Deep Seek: The image showcases a vibrant and colorful design featuring various circular and floral shapes. The background is a dark teal color, which contrasts sharply with the bright and vivid colors of the shapes. The shapes include flowers, circles, and abstract forms, all filled with different colors such as red, yellow, blue, and green. The texture appears to be glittery, giving the design a sparkly and lively appearance. The overall composition is playful and dynamic, evoking a sense of joy and creativity. The intricate details and bright hues make it visually striking and engaging. Same with smolVLM2: The image depicts a vibrant, colorful, and intricate pattern of flowers and shapes, likely made of a material that resembles plastic or a similar substance. The flowers are predominantly in shades of orange, yellow, and blue, with some featuring red and purple accents. The pattern is densely packed, with each flower and shape overlapping and intersecting with others, creating a complex and dynamic visual effect. The background is a dark, textured surface, which contrasts with the colorful foreground. The overall composition of the image suggests a playful and imaginative use of color and pattern, possibly intended to evoke a sense of joy or creativity. There are no discernible texts or other objects in the image, and the relative positions of the objects are such that the flowers and shapes are arranged in a seemingly random yet harmonious manner. The image does not contain any discernible actions or movements, and the focus is solely on the visual elements. Given the detailed and intricate nature of the pattern, it is likely that this image is intended to be a decorative piece, a piece of art, or a product designed to stimulate creativity or imagination. The use of bright, bold colors and the overlapping shapes could be intended to create a sense of depth and dimensionality, making the image appear more dynamic and engaging. In summary, the image showcases a colorful, intricate pattern of flowers and shapes, likely made of a material that resembles plastic or a similar substance, set against a dark, textured background. The pattern is dense and complex, with each flower and shape overlapping and intersecting with others, creating a visually stimulating and imaginative composition.

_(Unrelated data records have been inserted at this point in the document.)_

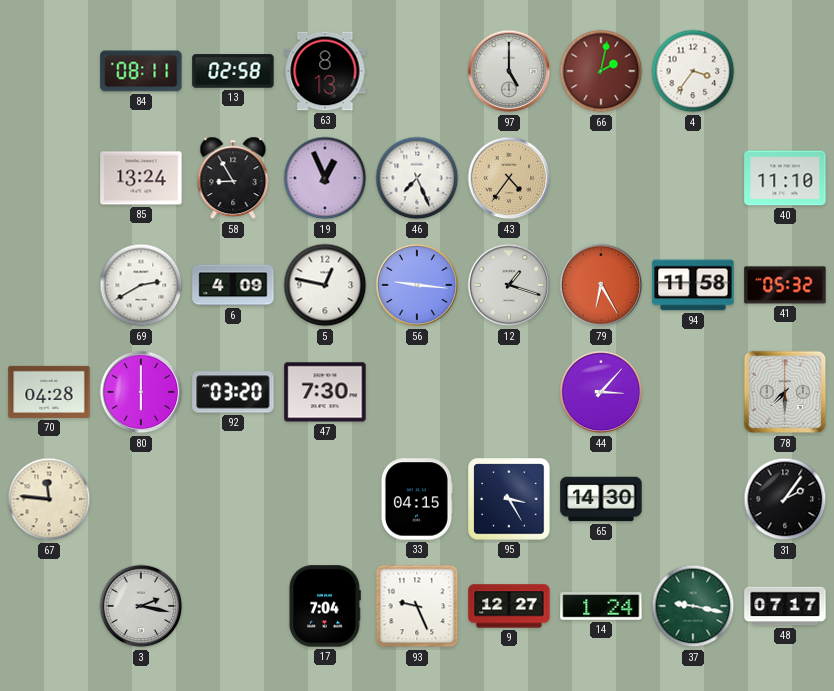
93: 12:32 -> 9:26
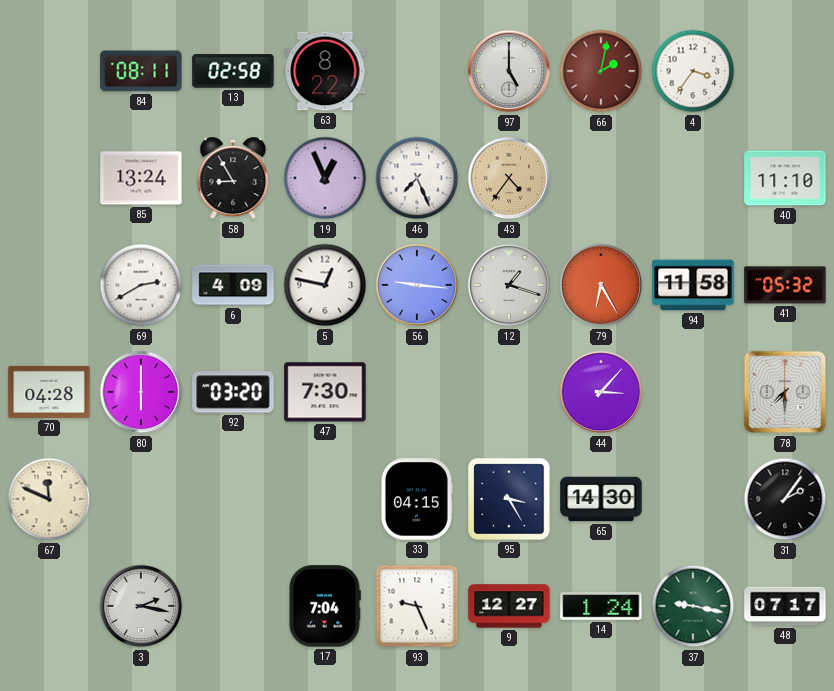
63: 8:13 -> 8:22
67: 11:46 -> 11:49
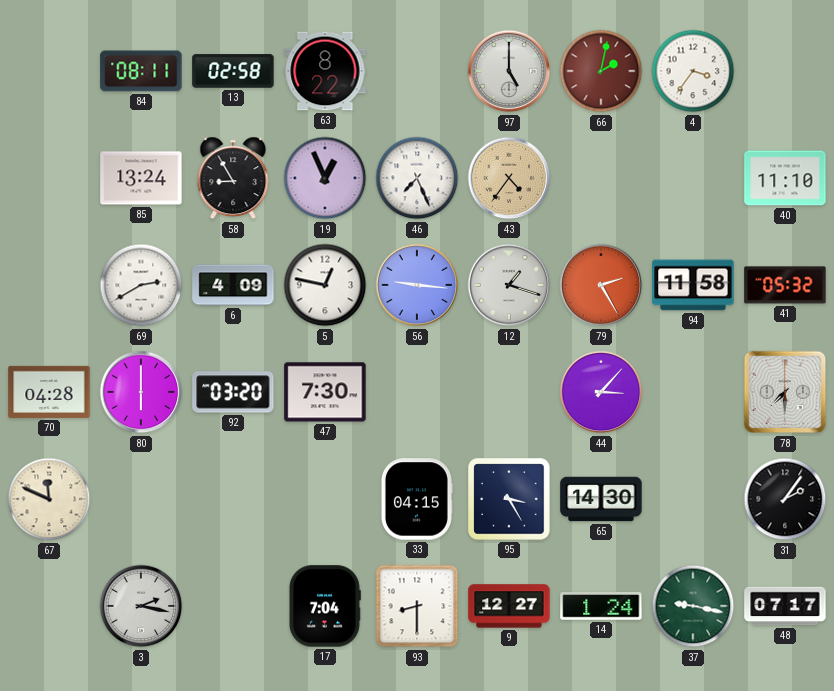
79: 6:25 -> 2:25
93: 9:26 -> 8:30
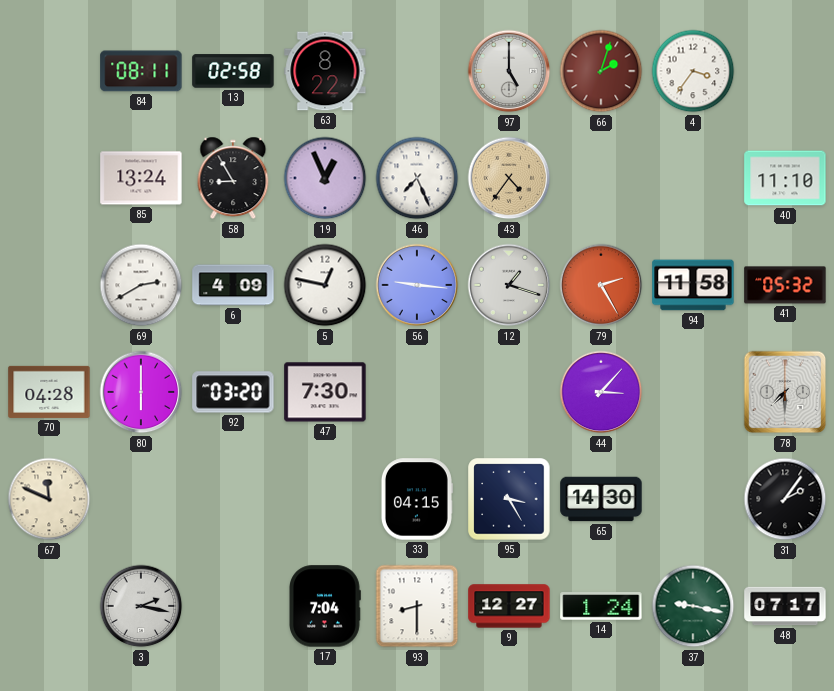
66: 2:02 -> 2:03
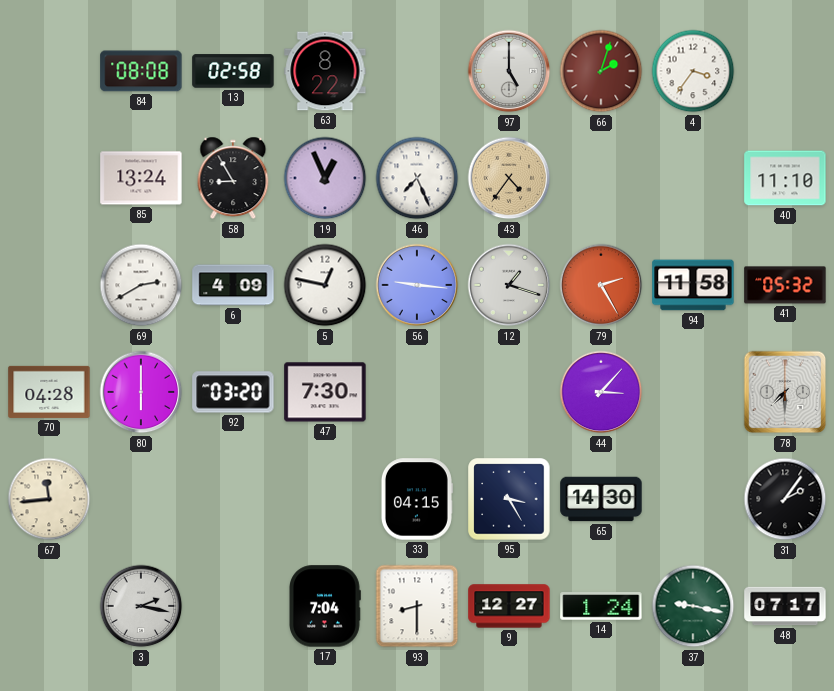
84: 08:11 -> 08:08
67: 11:49 -> 11:44
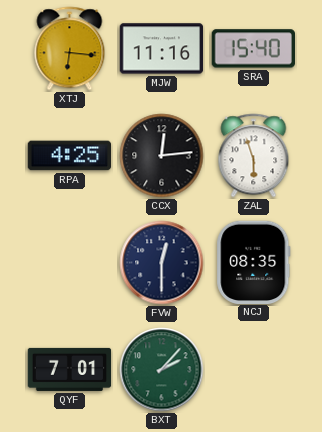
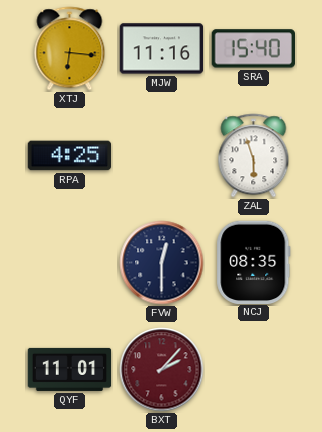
CCX: 12:14 -> none
QYF: 7:01 -> 11:01
BXT dial: green -> burgundy
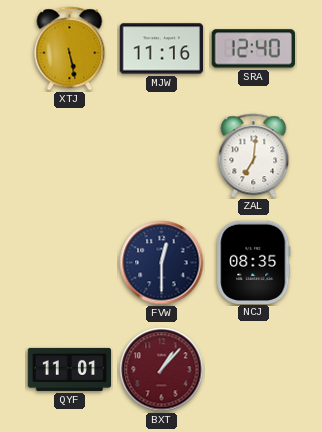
XTJ: 6:16 -> 5:28
SRA: 15:40 -> 12:40
RPA: 4:25 -> none
ZAL: 5:57 -> 7:01
BXT: 2:07 -> 1:07
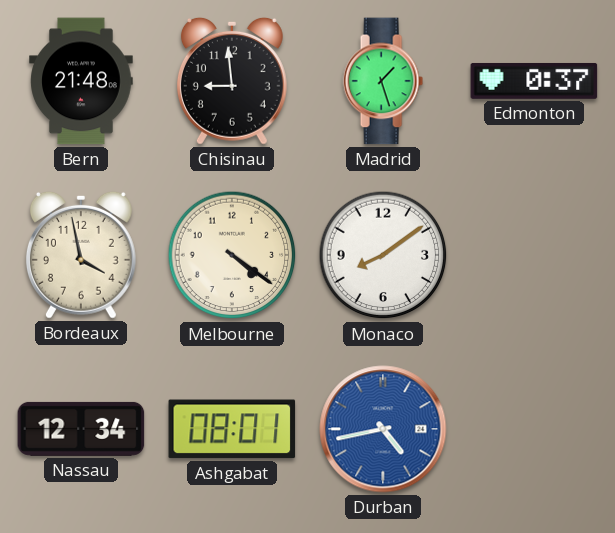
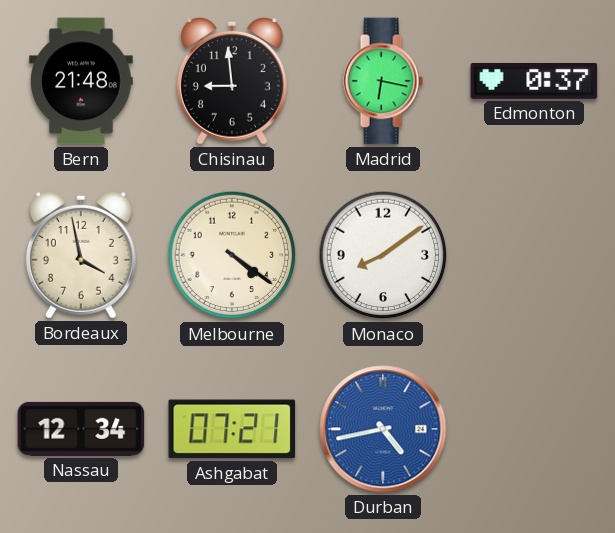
Madrid: 1:27 -> 6:17
Ashgabat: 08:01 -> 07:21
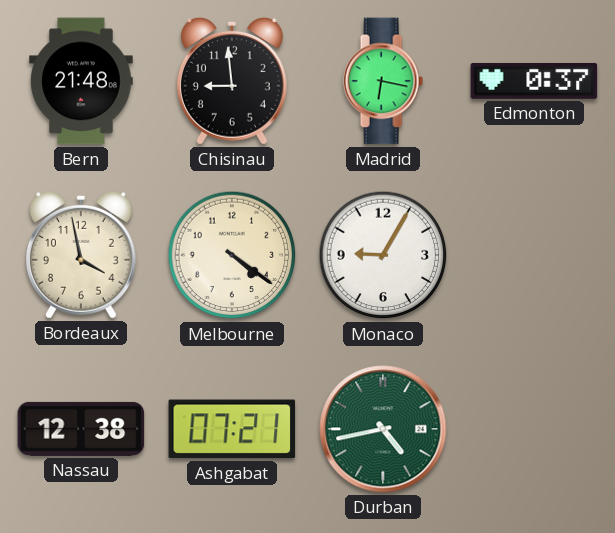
Monaco: 8:09 -> 9:05
Nassau: 12:34 -> 12:38
Durban dial: blue -> green
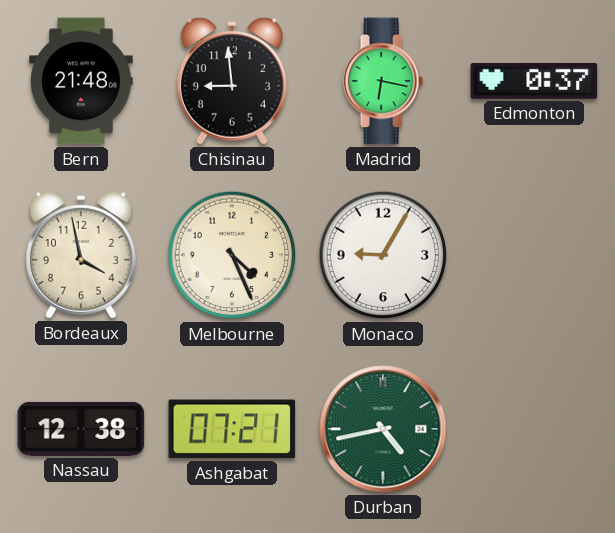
Melbourne: 4:21 -> 4:26
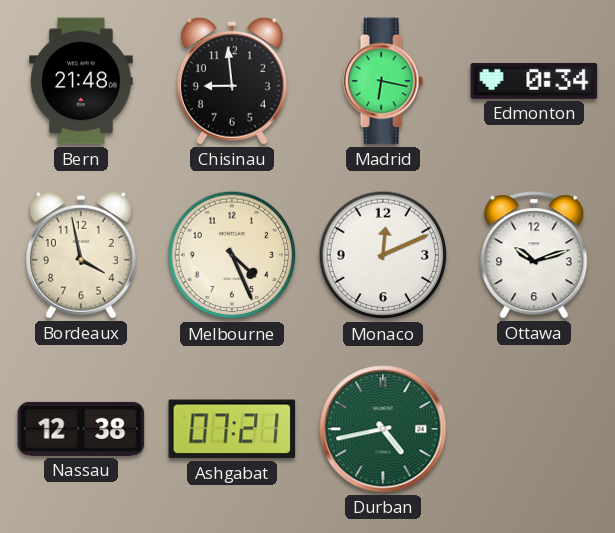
Edmonton: 0:37 -> 0:34
Monaco: 9:05 -> 12:11
Ottawa: none -> 10:12
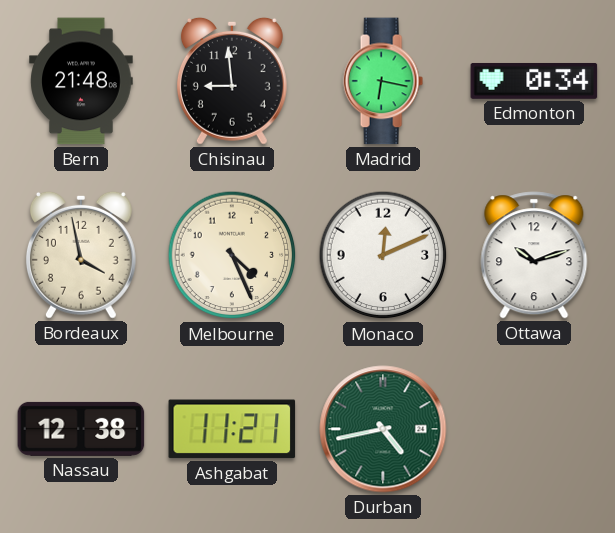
Ashgabat: 07:21 -> 11:21
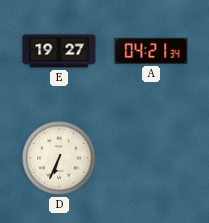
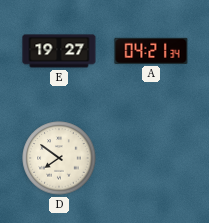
D: 6:34 -> 7:51
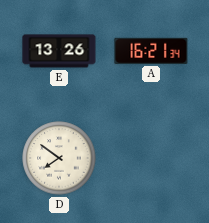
E: 19:27 -> 13:26
A: 04:21 -> 16:21
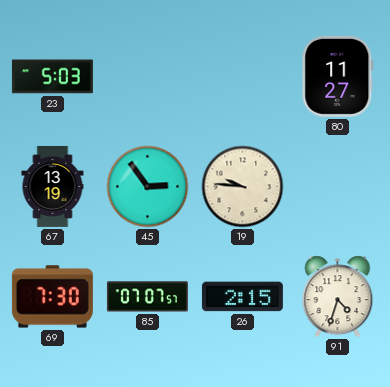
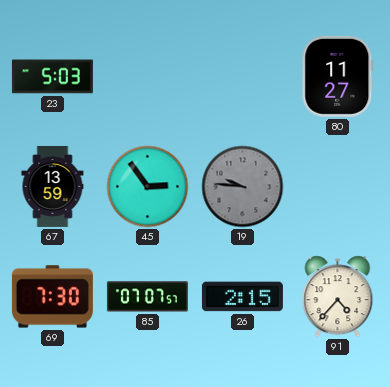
67: 13:19 -> 13:59
19 dial: cream -> grey
91: 4:33 -> 4:37
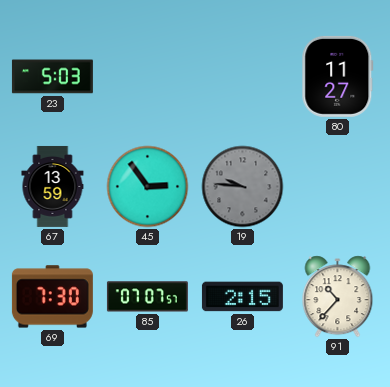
91: 4:37 -> 10:37
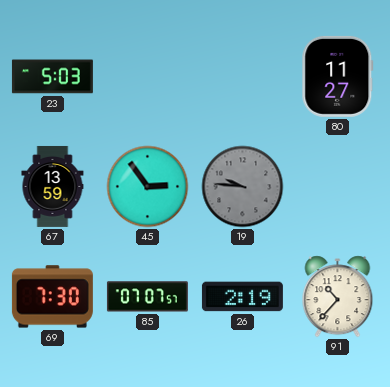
26: 2:15 -> 2:19
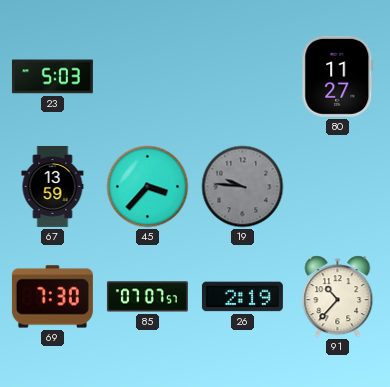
45: 2:54 -> 3:37
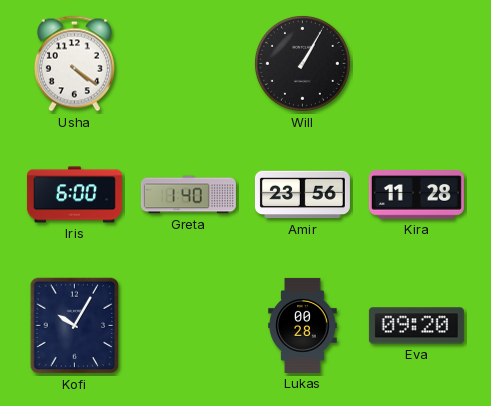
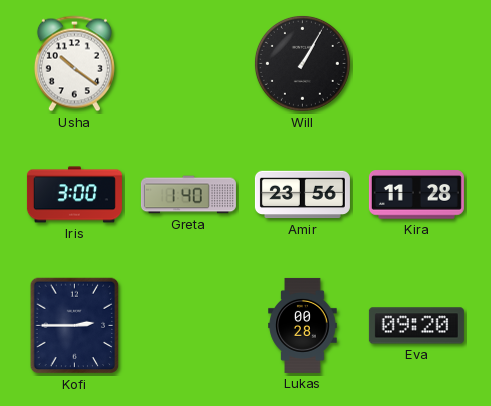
Usha: 4:21 -> 10:21
Iris: 6:00 -> 3:00
Kofi: 10:05 -> 2:45
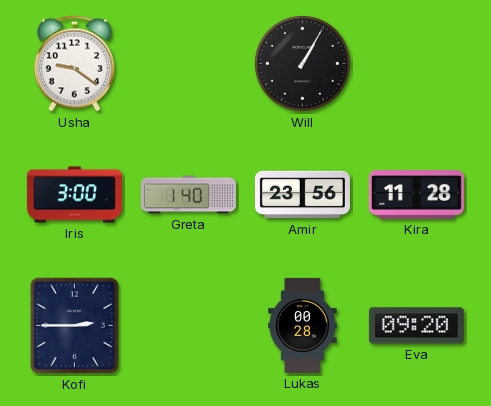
Usha: 10:21 -> 9:21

@jeffthomann871 Great! Sorry to hear you had some trouble, but it seems to have worked out.
Flash Attention is not needed. It can speed SOME models up, but don't worry about it. It's a messy one to get right. You need to find the EXACT file matching your pytorch, python, and cuda. So you gotta understand what those values are, and then find the correct .whl to install it manually.
@jeffthomann871 Smolvlm2 there seem to be too verbose, saying things that ARENT in the image. Which is true, but usually not helpful for captioning. But you can try many different models, and prompts, and settings using AThousandWords. It's meant for you to configure to your own needs.